# Fragmento de lectura
╭──
¿Hay que escapar de la polarización que organiza nuestra vida política, con una opción moderada que recoja lo mejor de ambos polos, o al menos demandas representativas de cada uno, o hay que resolver esa disputa de una vez y para siempre, porque el verdadero problema es el empate que nos impide avanzar, pues nos obliga a lidiar interminablemente con las mismas discusiones y disputas?
Es esta una pregunta difícil de contestar, donde se mezcla lo que cada uno desea que pase con otra discusión, sobre lo que es más viable o más probable que pase. Así, muchos que prefieren la moderación entienden que hoy en día la polarización es inescapable y conviene amoldarse a sus reglas, al menos hasta resolver la ´contradicción principal´. Y hay también ideólogos del populismo y del republicanismo que pragmáticamente apuestan a salidas intermedias, estimando que hasta que no se desarme al polo contrario, seduciendo a sus integrantes más razonables, no va a ser posible avanzar para ningún lado.
╰──
# Datos extraídos
╭──
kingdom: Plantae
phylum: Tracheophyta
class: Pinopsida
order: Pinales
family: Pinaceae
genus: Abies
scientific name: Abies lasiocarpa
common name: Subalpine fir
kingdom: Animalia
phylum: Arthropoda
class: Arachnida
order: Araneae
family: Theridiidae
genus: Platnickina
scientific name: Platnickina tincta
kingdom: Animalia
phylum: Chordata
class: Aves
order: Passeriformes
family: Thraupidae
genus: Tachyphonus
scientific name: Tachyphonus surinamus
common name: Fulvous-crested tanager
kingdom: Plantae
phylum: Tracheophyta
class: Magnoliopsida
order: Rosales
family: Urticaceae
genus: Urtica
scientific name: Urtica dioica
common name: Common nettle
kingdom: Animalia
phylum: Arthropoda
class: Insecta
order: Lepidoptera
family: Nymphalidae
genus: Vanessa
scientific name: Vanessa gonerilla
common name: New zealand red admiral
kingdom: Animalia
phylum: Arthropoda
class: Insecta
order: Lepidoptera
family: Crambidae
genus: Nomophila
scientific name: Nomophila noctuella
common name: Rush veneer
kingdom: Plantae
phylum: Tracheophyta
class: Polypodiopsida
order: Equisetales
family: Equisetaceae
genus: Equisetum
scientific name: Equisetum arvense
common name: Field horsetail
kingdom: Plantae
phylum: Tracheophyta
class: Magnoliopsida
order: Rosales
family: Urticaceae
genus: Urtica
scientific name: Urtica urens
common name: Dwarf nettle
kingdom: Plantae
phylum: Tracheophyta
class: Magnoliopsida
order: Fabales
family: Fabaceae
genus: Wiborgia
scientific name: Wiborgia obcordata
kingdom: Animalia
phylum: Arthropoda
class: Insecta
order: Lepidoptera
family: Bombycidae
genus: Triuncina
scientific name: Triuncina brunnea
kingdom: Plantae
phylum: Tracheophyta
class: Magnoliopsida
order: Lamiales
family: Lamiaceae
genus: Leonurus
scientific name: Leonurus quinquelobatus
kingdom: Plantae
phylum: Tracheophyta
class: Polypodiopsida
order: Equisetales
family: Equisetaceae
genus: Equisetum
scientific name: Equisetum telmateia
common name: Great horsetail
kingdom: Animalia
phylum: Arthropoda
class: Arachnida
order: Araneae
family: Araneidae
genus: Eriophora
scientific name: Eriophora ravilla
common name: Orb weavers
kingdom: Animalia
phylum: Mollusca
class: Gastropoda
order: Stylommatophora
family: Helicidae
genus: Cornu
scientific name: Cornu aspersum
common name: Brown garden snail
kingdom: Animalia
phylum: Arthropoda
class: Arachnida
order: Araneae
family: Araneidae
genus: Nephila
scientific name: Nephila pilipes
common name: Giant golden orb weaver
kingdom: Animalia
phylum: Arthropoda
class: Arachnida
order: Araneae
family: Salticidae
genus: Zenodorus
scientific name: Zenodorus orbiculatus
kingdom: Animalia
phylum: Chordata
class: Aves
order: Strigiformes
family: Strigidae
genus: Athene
╰──
# Tareas
1) Resume en dos oraciones el fragmento sobre la polarización política.
2) Por favor, continúa el fragmento sobre la polarización política a partir de su última oración.

# Respuestas
1) El fragmento plantea si conviene escapar de la polarización política con una opción moderada o resolver la disputa de una vez, ya que el empate obliga a repetir las mismas discusiones. Señala que la pregunta es difícil porque mezcla lo que cada uno desea con lo que es más viable: muchos moderados aceptan amoldarse a la polarización, y algunos ideólogos del populismo y del republicanismo apuestan pragmáticamente a salidas intermedias.

2)
En consecuencia, en vez de una polarización tenemos dos: junto a la que enfrenta al kirchnerismo y el macrismo está la que contrapone a los partidarios de una batalla final entre los campeones de ambos bandos y los que promueven desplazarlos del centro de la escena para que se escuchen otras voces.
La discusión está en ambos lados de la grieta
La discusión se dio con particular virulencia en las filas de Juntos por el Cambio en los últimos días, pero agita también a los oficialistas: tras la decepción por los resultados de la elección en Brasil salió a la palestra muy prestamente el mismísimo Francisco a advertir contra los males que estaría causando la polarización a la Argentina. Tal vez por el temor que le genera un “mal” en particular, que se está volviendo cada vez más probable, que Cristina Kirchner conduzca al peronismo el año que viene a una elección catastrófica: si Lula con todo a su favor no pudo ganar, la señora Kirchner, jugándole todo en contra, puede terminar perdiendo en todos lados.
Mientras en el Frente de Todos lo que se discute es cómo conviene perder, o cómo evitar perder demasiado, en JxC ya están saboreando el triunfo, y lo que se debate es entonces cómo conviene ganar. De allí que la disputa sea por momentos más virulenta: está en juego quién y cómo conquista el poder.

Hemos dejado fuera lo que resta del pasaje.